I had hoped that the University of Chicago would hear about a job for me, but only one came through, and the male candidate who got his thesis at the same time got that job. In the meantime, I had registered at a teacher’s agency in downtown Chicago, and many cards came in for the sum of something like $900, and you taught all the mathematics in the four years, and you were dean of women, or all of mathematics and coach some sport. I said to myself I wasn’t going to do this; I was going to stick around in Chicago and wait tables somewhere and study more mathematics. After awhile a card came through from Kansas, a woman’s college, and they needed a woman with a Ph.D. in either mathematics or physics to teach both. This was a substitute position, which was vacant because Sr. Helen Sullivan ... was ill. I took that and taught there for that one year. I was very busy I must say, but it was a great apprenticeship. I enjoyed it very much.
— Mabel Gweneth Humphreys
(1981)

From 1935 to 1936, Humphreys was an instructor of mathematics and physics at Mount St. Scholastica College. She began teaching at H. Sophie Newcomb Memorial College in 1936 and was promoted to assistant professor in 1941. She was also an assistant professor at Barnard College in the summer of 1944, and an assistant professor at Tulane University in the summer of 1946.

In 1949, Humphreys became an associate professor of mathematics at Randolph-Macon Woman's College in Lynchburg, Virginia. After one year at Randolph-Macon, she was named Gillie A. Larew Professor and head of the mathematics department. She was head of the department until 1979. For the 1955-1956 academic year, Humphreys went on sabbatical leave to the University of British Columbia (UBC). During this time, she visited undergraduate mathematics programs at several colleges and universities to examine their methods. From 1962 to 1963, she was a visiting professor at UBC as a National Science Foundation (NSF) faculty fellow.

In the summers, Humphreys taught high school teachers at NSF summer institutes.
From 1965 to 1969, Humphreys worked for the Educational Testing Service.
She was also a consultant in 1975 for the American Council on Education regarding mathematics course credit given by nonacademic organizations.
Humphreys was an active member of the Mathematical Association of America at both the sectional and national levels.

== Awards and legacy ==
Humphreys earned the Governor General's Gold Medal in 1932, which was awarded to the college student with the highest grade point average in Canada.

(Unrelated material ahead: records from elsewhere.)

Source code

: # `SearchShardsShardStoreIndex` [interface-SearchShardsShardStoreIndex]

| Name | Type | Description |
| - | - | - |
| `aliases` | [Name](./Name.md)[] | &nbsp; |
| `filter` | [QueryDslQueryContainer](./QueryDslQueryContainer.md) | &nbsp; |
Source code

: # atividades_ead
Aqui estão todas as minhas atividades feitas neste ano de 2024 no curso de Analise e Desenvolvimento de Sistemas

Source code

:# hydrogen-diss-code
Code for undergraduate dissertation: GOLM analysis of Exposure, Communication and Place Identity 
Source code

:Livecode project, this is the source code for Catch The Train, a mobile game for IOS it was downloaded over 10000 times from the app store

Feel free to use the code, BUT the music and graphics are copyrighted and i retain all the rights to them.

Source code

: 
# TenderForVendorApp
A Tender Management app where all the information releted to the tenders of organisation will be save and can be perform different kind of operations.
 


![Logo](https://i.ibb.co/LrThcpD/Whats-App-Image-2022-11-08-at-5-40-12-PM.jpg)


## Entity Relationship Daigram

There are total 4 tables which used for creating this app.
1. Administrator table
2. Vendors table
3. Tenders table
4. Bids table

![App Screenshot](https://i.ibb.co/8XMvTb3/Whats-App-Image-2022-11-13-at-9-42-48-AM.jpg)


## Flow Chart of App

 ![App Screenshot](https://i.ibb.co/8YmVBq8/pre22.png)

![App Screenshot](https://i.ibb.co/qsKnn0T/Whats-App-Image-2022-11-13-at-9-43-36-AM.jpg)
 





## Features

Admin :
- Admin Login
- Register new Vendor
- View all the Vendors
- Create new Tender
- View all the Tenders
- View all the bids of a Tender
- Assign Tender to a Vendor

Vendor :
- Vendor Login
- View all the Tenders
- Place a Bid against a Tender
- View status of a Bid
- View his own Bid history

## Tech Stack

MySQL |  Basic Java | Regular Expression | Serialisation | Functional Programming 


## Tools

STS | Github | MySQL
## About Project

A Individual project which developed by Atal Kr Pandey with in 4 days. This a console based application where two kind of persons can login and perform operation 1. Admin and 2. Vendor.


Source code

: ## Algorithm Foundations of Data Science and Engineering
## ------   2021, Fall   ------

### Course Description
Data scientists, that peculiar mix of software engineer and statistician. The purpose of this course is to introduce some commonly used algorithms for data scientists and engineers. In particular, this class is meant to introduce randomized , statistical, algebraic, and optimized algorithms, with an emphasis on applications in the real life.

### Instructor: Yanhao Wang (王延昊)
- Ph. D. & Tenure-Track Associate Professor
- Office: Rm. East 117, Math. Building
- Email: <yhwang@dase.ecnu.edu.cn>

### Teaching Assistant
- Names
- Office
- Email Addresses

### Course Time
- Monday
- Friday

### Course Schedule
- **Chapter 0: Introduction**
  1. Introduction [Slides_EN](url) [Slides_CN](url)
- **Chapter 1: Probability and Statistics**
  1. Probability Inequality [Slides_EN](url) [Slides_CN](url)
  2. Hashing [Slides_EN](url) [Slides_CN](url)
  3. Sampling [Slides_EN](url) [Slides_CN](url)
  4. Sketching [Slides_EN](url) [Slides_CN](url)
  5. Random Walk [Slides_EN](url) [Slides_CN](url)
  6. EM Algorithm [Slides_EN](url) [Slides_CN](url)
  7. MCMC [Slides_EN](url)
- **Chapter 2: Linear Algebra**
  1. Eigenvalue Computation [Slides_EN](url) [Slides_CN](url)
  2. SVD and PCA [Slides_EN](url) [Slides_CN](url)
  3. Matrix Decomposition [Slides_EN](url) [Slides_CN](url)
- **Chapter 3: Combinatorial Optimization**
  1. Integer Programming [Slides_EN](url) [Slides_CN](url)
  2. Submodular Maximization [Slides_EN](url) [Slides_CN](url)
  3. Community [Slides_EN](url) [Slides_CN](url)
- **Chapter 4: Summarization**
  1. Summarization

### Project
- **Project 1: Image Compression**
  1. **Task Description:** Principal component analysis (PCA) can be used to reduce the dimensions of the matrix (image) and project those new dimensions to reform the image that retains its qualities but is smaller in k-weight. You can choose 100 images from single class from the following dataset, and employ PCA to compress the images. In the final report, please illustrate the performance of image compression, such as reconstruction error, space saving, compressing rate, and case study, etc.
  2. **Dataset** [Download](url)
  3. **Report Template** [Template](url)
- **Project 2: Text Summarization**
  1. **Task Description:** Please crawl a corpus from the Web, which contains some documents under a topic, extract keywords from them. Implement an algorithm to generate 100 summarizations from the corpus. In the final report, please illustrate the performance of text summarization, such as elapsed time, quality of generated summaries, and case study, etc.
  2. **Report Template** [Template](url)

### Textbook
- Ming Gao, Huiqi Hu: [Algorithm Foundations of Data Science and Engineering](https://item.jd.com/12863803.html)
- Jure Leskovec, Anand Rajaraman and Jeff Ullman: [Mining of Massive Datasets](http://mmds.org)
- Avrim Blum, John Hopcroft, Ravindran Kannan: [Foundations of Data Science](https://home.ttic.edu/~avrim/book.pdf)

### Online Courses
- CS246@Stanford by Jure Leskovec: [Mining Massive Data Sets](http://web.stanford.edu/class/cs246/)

The M. Gweneth Humphreys Award of the Association for Women in Mathematics is named in her honor. Each year, this award is presented to a mathematics educator who has encouraged women undergraduates to pursue mathematical careers.

== Personal life ==
Humphreys was born on October 22, 1911 in South Vancouver, British Columbia. Her mother, Mabel Jane Thomas (1885-1963), was born in London, England, and worked as a dressmaker and a florist.
Her father was Richard Humphreys (1880-1969), a machinist who was born in Pwllheli, Wales. Her parents were married in 1910, and Humphreys was their only child. In 1941, Humphreys became a naturalized U.S. citizen.

Humphreys' hobbies included gardening and reading.
She was an active member of the Natural Bridge Appalachian Trail Club.
She lived in Lynchburg, Virginia, through her retirement in 1980 until her death on October 6, 2006.